## EXCERPT

★ ★ ★

• Confessions of a Community College Dean

    In which a veteran of cultural studies seminars in the 1990s moves into academic administration and finds himself a married suburban father of two. Foucault, plus lawn care.



Clarity counts.

September 30, 2019

Travel budgets didn’t allow for flying to Texas for the #RealCollege conference this year, which was probably just as well; I’ve spent the last several days battling a nasty cold anyway. Happily, between Twitter and a live feed, I was able to pick up a few things without being Patient Zero on a plane.

The most basic was a need for translation.

Every industry has words that it uses differently than the rest of the world does. For example, the insurance industry uses “deductible” to refer to a part I pay, as opposed to a part that’s deducted from the bill. After all these years, that still strikes me as backward. Cellular companies keep finding different meanings of “unlimited,” none of which resembles any established English-language usage. (Verizon’s recent “beyond unlimited” came perilously close to Buzz Lightyear’s “To infinity …and beyond!” except that Pixar was in on the joke. I don’t think Verizon is.)

In higher ed, though, we’re awash in them. And they matter because they’re transparent to students with higher social capital, and opaque to students with less.

★ ★ ★

## Stored data
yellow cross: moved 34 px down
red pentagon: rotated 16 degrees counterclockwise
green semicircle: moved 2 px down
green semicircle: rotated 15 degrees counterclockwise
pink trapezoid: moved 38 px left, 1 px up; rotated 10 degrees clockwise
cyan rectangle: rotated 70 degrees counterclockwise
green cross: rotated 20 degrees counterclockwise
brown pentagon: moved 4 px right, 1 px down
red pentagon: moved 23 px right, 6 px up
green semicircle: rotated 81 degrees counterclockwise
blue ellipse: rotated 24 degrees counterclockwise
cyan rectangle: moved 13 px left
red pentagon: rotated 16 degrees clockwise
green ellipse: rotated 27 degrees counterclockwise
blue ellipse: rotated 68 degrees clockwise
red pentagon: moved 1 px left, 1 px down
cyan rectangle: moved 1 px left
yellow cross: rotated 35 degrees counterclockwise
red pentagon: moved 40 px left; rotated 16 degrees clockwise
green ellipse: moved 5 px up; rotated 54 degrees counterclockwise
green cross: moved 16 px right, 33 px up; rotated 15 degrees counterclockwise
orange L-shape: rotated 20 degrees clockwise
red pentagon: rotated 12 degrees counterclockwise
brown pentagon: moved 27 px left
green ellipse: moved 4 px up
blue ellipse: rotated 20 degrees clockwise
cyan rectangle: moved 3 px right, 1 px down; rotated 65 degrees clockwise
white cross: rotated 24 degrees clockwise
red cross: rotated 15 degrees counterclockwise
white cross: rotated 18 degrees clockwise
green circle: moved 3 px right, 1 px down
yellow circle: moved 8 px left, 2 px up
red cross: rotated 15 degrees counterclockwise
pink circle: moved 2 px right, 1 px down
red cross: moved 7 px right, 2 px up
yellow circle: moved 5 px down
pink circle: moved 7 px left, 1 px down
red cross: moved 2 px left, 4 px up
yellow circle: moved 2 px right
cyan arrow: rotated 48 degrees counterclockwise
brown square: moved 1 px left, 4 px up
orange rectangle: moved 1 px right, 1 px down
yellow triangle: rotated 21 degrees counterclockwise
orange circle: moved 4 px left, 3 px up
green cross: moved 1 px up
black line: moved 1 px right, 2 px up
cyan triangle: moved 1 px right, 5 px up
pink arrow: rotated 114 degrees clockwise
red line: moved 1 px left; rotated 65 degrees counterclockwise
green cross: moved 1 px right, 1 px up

★ ★ ★

## REQUIRED ACTION A
According to the blog post on clarity, why do the words higher education uses in its own way matter?
## REQUIRED ACTION B
Repeat everything in the blog post on clarity from "Every industry has" down to "students with less.".

## ANSWER SPACE A
They are transparent to students with higher social capital and opaque to students with less.

## ANSWER SPACE B
Every industry has words that it uses differently than the rest of the world does. For example, the insurance industry uses “deductible” to refer to a part I pay, as opposed to a part that’s deducted from the bill. After all these years, that still strikes me as backward. Cellular companies keep finding different meanings of “unlimited,” none of which resembles any established English-language usage. (Verizon’s recent “beyond unlimited” came perilously close to Buzz Lightyear’s “To infinity …and beyond!” except that Pixar was in on the joke. I don’t think Verizon is.)

In higher ed, though, we’re awash in them. And they matter because they’re transparent to students with higher social capital, and opaque to students with less.